Alexandra Badea signe avec Points de non-retour [Diagonale du vide] le volet final d’une trilogie qui exprime au mieux le douloureux héritage du passé colonial français. Dans chaque pièce de cette trilogie, le passé et ses fantômes réapparaissent pour hanter les personnages. Du massacre de Thiaroye, en passant par celui des quais de Seine, jusqu’à ces « enfants de la Creuse », la dramaturge y illustre le lourd tribut qu’a laissé la colonisation sur notre présent. Alexandra Badea met en lumière, avec ce troisième volet, une histoire trop méconnue, celle d’enfants réunionnais transférés par les autorités françaises dans les départements dépeuplés de l’hexagone. Ils ont été livrés à eux-mêmes dans les centres de l’ASE (Aide Sociale à l’Enfance) ou dans les familles d’accueil, victime de multiples violences.
Points de non-retour [Diagonale du vide] est construit comme les deux autres pièces de la trilogie. On retrouve le personnage de Nora qui souhaite filmer ces anciens enfants devenus adultes de retour dans ces lieux où ils furent contraints de grandir. Parmi eux, il y a J-b, qui vient d’une île lointaine et dont on comprendra qu’il représente ce scandale d’État que fut le transfert d’enfants réunionnais. Les personnages se heurtent violemment à ce passé douloureux. Dans ce retour sur le lieu des drames enfouis, ils tentent d’en démêler ce qui empêche le dialogue. Dans une écriture au plus proche du sensible, Alexandra Badea fait ressortir le point de non-retour, celui qui a laissé une blessure toujours vive au sein de ces anciens enfants.
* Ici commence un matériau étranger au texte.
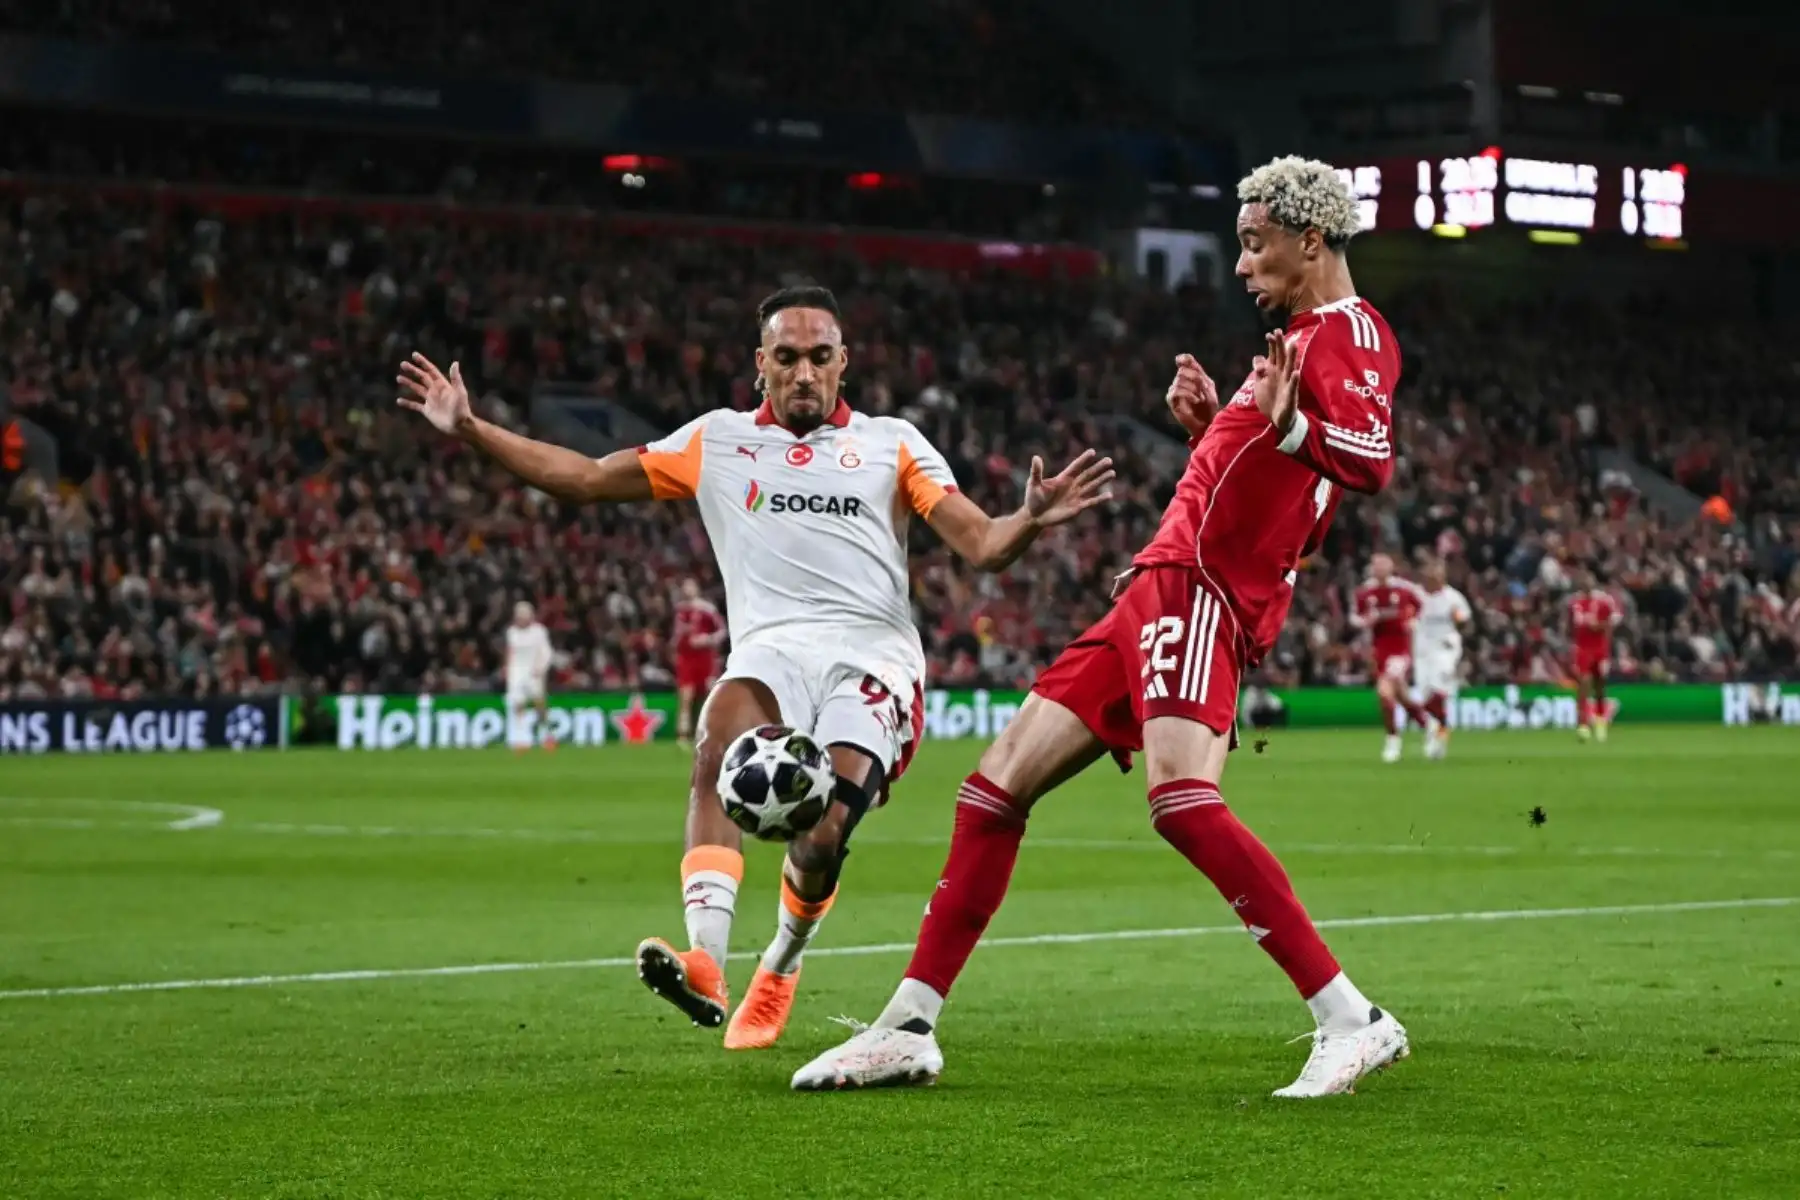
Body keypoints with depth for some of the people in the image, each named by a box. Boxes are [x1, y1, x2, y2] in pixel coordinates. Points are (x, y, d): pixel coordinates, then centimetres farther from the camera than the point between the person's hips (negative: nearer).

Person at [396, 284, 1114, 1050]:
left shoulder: (891, 443, 16)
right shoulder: (717, 441, 20)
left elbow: (982, 546, 7)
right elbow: (584, 479, 21)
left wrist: (1031, 520, -16)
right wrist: (468, 430, 13)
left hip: (871, 655, -1)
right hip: (771, 649, 1)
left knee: (820, 843, -20)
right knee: (720, 744, -34)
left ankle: (779, 971, 14)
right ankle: (705, 965, -49)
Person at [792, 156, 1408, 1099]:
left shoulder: (1352, 332, -6)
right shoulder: (1305, 337, 25)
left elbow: (1371, 460, -26)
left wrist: (1286, 425, -44)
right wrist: (1209, 424, 18)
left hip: (1202, 594, -10)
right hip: (1157, 590, 10)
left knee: (1182, 798, -30)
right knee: (999, 782, 8)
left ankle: (1352, 1020, -26)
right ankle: (909, 1028, 13)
Cette trilogie, à voir sur scène ou à lire à L’Arche Éditeur, est un moyen pour nous de comprendre ce qui marque quand un territoire impose sa domination sur d’autres, ce que cela fait aux humains de vivre dans un pays qui a masqué sa violence et son histoire coupable. Quand certains cherchent encore des bienfaits à la colonisation, d’autres réfléchissent aux blessures laissées sur les êtres. Depuis Thiaroye, des quais de Seine ou de la Creuse, cet héritage colonial douloureux se transmet par le théâtre d’Alexandra Badea dans une quête de rétablissement de la vérité. On cherche dans cette trilogie à guérir des traumas trop longtemps dissimulé sous de vieilles légendes républicaines. Ces Points de non-retour constituent des étapes pour apprendre à nouveau à vivre ensemble. Alexandra Badea propose une œuvre qui empêche le déni et retisse le passé et le présent dans un même élan réparateur.